春の映画まつり「劇場版 TOKYO MER 走る緊急救命室」「聖地には蜘蛛が巣を張る」

どうせ行くならTOKYOMERのほかにもう1本観ようと思っていたのだが、どの映画館もコナン、東京リベンジャーズ、マリオ、聖闘士星矢で占拠されていて、そのほかの映画は前日で終了か、上映していても朝か夜。第4候補くらいの作品が日比谷なら観られるってことで行ってきた。

   

満足する食事って二通りあると思うんだ。一つは何で出しを取ったかわからないくらい複雑で奥行きのある味とか、良い食材を絶妙な調理法で仕上げている料理。
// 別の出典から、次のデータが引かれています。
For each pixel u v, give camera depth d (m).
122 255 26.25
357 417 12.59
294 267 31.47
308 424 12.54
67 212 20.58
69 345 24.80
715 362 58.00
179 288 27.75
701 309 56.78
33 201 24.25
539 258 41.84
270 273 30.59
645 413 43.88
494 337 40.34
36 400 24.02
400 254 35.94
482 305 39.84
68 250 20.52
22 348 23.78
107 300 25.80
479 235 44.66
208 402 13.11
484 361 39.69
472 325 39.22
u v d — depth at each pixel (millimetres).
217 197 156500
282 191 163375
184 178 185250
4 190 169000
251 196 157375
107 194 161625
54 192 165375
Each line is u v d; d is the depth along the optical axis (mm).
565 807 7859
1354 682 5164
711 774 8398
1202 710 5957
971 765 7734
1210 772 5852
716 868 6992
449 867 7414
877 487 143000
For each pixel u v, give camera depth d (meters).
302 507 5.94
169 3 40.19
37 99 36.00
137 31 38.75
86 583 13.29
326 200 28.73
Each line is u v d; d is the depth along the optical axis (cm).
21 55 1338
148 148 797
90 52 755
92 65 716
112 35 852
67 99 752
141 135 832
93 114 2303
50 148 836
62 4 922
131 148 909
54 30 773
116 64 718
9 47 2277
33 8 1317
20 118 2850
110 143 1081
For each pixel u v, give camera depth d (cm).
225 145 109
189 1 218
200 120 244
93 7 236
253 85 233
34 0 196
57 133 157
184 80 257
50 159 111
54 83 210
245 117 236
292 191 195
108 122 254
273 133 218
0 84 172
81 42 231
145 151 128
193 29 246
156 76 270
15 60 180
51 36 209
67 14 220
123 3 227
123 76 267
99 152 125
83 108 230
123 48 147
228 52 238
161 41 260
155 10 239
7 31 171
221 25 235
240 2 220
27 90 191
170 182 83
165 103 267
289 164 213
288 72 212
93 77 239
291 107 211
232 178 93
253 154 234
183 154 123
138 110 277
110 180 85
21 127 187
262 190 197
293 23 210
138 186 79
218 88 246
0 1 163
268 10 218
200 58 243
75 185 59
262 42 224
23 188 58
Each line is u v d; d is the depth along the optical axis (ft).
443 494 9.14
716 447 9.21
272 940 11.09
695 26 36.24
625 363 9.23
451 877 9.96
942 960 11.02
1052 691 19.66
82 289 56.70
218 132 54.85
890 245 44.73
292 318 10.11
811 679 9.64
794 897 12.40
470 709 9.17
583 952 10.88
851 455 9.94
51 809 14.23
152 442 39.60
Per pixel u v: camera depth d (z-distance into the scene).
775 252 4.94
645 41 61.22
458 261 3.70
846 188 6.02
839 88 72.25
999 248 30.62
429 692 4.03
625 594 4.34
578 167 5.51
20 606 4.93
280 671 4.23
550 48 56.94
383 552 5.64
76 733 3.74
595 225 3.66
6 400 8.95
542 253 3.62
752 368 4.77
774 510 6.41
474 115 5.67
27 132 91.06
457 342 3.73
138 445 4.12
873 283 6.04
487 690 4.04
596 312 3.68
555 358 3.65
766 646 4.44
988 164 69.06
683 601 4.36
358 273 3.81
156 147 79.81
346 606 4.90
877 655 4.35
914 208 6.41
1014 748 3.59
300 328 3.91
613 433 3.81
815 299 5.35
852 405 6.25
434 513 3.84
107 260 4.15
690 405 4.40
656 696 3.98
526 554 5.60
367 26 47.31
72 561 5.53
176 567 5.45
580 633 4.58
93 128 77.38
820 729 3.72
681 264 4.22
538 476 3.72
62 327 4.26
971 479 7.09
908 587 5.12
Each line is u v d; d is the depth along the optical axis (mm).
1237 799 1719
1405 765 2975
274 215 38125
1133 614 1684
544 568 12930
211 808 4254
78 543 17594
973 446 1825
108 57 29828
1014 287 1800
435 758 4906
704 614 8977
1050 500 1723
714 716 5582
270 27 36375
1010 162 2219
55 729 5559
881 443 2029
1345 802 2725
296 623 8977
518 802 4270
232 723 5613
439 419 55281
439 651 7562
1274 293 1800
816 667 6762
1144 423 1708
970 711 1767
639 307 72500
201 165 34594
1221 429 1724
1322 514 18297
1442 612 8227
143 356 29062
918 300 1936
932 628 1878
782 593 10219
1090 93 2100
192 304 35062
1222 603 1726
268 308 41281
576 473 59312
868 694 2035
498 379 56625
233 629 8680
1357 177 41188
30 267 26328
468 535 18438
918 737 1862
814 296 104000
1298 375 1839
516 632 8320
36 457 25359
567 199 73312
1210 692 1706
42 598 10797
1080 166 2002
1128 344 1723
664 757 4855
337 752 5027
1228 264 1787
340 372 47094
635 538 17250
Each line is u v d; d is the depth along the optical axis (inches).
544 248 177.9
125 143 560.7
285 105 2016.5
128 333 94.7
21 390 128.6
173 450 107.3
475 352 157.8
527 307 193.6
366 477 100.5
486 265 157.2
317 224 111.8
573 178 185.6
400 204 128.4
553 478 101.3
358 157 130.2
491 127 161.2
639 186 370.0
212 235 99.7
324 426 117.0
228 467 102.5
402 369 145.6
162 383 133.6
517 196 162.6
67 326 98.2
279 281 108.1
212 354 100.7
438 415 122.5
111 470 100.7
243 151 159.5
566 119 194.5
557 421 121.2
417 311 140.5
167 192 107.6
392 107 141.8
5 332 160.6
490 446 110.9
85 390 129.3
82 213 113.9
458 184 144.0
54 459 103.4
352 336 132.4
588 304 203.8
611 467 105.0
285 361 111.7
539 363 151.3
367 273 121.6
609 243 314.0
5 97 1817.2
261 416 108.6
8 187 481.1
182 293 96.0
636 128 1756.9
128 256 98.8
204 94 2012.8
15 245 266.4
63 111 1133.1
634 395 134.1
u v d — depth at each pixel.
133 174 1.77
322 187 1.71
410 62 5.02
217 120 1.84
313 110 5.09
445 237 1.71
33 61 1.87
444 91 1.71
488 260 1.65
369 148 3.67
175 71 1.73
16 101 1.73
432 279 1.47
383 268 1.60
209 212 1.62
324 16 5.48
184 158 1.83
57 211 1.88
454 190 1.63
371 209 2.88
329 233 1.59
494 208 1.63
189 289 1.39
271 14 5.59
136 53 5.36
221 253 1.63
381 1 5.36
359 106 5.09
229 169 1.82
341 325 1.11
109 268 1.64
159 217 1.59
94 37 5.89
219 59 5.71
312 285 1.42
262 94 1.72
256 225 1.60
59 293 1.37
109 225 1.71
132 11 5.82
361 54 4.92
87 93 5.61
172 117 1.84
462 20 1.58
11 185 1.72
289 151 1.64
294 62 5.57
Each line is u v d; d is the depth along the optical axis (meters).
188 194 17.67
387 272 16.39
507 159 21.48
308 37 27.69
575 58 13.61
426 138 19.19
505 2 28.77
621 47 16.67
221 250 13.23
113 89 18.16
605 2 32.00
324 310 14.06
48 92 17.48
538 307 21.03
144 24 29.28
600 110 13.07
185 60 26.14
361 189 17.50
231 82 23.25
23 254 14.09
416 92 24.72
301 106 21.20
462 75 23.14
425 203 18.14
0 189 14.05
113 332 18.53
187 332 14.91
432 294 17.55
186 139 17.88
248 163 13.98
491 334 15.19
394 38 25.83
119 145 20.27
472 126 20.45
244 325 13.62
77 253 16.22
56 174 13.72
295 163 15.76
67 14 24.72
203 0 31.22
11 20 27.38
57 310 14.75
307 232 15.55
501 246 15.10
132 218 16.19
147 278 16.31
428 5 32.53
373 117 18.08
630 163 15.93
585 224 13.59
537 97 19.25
まあ、あたりまえだよね。もう一つはホテルの朝食バイキング。一つ一つは高級食材ではないのだが、品数が多くて朝食に食べたいご飯のお供がそろっている。蕎麦とカレーまであったらもう最高。かといってステーキ、うなぎ、天ぷらは朝から要らない。この映画は典型的な後者、そして後者を極めるとこうなるという映画。考えてみればドラマの劇場版って、べつに劇場で観る必要がない作品がほとんど。さらに映画用に豪華なゲストを出すとレギュラーの存在感が薄くなって改悪になってしまったり。その点、MERはバスの爆発が旅客機の爆発になって、雑居ビルの火災が横浜ランドマークタワーの火災になって、予算の分だけスケールアップできる。脚本もよくできていて、孤軍奮闘する誰かがピンチのときに仲間が助けにくるのは胸熱だが、それが何度も起きるような展開になっているのが技あり。ドラマを見ていた人は必見、見ていなかった人でも楽しめる。先日放送されたスペシャルドラマを見ていると、組織が変わっていなくなっていた人が映画では最後にちょっと出てきて、これも上手。

   

舞台はイラン。イランの聖地マシュハドで娼婦を狙った連続殺人事件が起こる。主人公はこの事件を取材するジャーナリストの女性。被害者が10人を超えているが、殺されているには娼婦だけだからと警察も本腰を入れているように見えず、犯人を英雄視している市民も多い。その間にも犠牲者は増え、主人公が目撃者を探そうとしても協力してくれる人がいない。ついに自分を囮にして犯人に近づく主人公...主人公目線と犯人目線が同時に描かれるので犯人は最初からわかっている。ミステリー映画だと犯人が逮捕されたら後はエピローグだが、この映画はそこから第二部って感じで、むしろ映画の主題は第二部にある。舞台も出演者もイランだが、映画自体はデンマーク・ドイツ・スウェーデン・フランスの合作。じつはイラン国内では撮影の許可が降りず、ヨルダンで撮影されたそうだ。